Che cos’è un “personaggio”? E’ un’invenzione nata dall’immaginazione di un romanziere, proprio come Pinocchio, nato da un pezzo di legno lavorato dall’immaginazione di Mastro Geppetto e dalla sua abilità artigianale. Ad essere precisi Pinocchio è un burattino, non propriamente un personaggio. E’ un burattino che lungo tutta la storia narrata da Carlo Collodi si sforza di diventare uomo. Un’impresa! Quante ne combinerà. E magari dopo aver letto l’ultima pagina, quella che ce lo consegna uomo, ci chiederemo se saprà restare tale o tornerà ad essere un burattino di legno.
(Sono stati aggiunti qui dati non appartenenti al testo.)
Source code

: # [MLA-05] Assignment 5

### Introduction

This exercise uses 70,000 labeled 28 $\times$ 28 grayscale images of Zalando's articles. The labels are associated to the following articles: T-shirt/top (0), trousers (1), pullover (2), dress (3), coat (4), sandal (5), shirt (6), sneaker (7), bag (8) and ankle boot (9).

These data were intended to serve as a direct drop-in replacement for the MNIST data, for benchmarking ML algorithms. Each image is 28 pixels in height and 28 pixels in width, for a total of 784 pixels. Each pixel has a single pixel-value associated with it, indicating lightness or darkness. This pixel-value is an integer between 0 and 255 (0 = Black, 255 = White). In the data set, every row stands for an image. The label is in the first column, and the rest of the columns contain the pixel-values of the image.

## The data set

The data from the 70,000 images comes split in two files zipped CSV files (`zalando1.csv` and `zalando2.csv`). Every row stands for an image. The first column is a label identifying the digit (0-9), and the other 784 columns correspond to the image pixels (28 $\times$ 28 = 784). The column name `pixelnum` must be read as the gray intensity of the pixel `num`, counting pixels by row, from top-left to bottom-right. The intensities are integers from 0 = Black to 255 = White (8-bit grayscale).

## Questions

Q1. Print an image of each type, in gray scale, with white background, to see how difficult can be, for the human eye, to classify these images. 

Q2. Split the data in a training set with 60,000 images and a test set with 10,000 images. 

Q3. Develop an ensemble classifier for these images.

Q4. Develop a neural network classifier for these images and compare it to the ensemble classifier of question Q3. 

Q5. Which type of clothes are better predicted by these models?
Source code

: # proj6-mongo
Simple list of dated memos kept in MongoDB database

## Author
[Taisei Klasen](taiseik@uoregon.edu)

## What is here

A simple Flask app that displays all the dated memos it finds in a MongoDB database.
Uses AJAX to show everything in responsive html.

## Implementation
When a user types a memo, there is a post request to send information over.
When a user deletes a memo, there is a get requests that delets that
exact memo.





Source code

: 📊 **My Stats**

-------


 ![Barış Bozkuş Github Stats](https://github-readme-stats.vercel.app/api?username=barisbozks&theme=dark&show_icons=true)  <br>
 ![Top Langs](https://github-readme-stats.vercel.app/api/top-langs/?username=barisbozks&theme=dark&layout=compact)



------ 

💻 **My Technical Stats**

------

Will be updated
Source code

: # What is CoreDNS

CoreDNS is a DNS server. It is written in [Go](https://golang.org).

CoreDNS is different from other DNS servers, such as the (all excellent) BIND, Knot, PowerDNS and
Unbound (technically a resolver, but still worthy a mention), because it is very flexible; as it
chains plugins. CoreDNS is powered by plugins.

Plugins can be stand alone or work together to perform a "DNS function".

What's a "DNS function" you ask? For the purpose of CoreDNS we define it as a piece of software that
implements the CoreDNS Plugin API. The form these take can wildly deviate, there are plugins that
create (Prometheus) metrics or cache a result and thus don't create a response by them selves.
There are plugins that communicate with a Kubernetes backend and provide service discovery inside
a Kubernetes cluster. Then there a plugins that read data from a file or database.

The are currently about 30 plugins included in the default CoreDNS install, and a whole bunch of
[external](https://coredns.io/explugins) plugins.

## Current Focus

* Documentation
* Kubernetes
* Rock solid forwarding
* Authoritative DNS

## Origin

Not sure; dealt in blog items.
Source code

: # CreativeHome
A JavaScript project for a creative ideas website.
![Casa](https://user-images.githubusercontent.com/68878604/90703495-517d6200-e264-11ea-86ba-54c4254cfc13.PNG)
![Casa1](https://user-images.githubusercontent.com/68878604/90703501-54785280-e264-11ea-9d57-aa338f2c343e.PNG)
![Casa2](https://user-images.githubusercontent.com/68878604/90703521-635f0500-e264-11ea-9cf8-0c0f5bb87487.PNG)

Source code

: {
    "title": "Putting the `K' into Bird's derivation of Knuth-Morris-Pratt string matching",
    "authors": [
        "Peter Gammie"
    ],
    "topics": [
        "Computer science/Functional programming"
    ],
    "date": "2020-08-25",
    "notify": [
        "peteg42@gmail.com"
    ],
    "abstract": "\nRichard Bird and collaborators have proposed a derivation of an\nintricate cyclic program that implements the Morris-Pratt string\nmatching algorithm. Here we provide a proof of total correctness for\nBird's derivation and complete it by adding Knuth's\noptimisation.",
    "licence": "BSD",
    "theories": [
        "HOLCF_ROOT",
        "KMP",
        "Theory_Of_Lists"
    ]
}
Per Raffaele La Capria, uno scrittore fra i più significativi del secondo Novecento, ospitato a Martina Franca due anni fa circa in un Teatro Verdi che non traboccava  di pubblico, Pinocchio è “l’unico vero personaggio della letteratura italiana”, quello che “meglio rappresenta la nostra indole”. Pinocchio non è capace di crescere né di giudicarsi. E a tal proposito, nella sua raccolta di saggi, “False partenze/Letteratura e salti mortali Il sentimento della letteratura”(Oscar Mondadori) così argomenta mirabilmente La Capria: “Non c’è in fondo ad ognuno di noi un Pinocchietto irresponsabile che non vuol maturare e non sa giudicarsi?...Lo vediamo tutti i giorni. Nel disordine della nostra vita pubblica, nel nostro scarso senso civico, nella nostra “cattiva educazione”. Quella tendenza ad anteporre sempre quello che ci conviene, il proprio “particulare”, al bene comune, è appunto la nostra immaturità. E  poi c’è anche un’immaturità politica, che si accompagna all’altra: quella per cui siamo sempre talmente schierati da una parte da non riuscire mai a comprendere le ragioni, e perfino l’esistenza, dell’altra parte”. (pag. 233).
 
Una breve nota a piè pagina, in taglio basso su questa pagina che vuole offrire, fare dono gratuito di una passione, la lettura, che per chi vi scrive nasce dal bisogno di vivere  con intensità e convinzione l’umana commedia, senza presunzione alcuna di possedere le risposte (ammesso che ve ne siano) alle infinite domande che la vita ogni giorno pone a ciascuno di noi. L’ascolto di Roberto Saviano ha sollecitato tante discussioni, ha acceso anche “scontri verbali” di segno opposto, alimentando quella “fiera delle parole” che festival, presentazioni, eventi scatenano e amplificano, nascondendo, offuscando l’essenza ultima di ciò che invece dovremmo imparare a cogliere. E non è stato casuale che Roberto Saviano abbia concluso il suo intervento citando i versi di due poeti: Danilo Dolci e Wislawa Szymborska (rispettivamente: “ciascuno cresce solo se sognato” e “ascolta come mi batte forte il tuo cuore”). Due grandi personalità letterarie e umane che si sono impegnate, con i mezzi che avevano a disposizione e, soprattutto con spirito critico, a reagire al nichilismo e alla triste retorica del negativo. Non il superficiale “pensare positivo” ma l’invito a considerare shakespearianamente le ragioni della vita (tragica e pur sempre comica) e il fatto che il male – certamente esistente – è la parte e non il tutto.Saper penetrare nella parte più affettiva e individuale, i sogni e il cuore dell’altro, è ciò che ciascuno di noi dovrebbe imparare a fare per progettare una nuova edizione del mondo.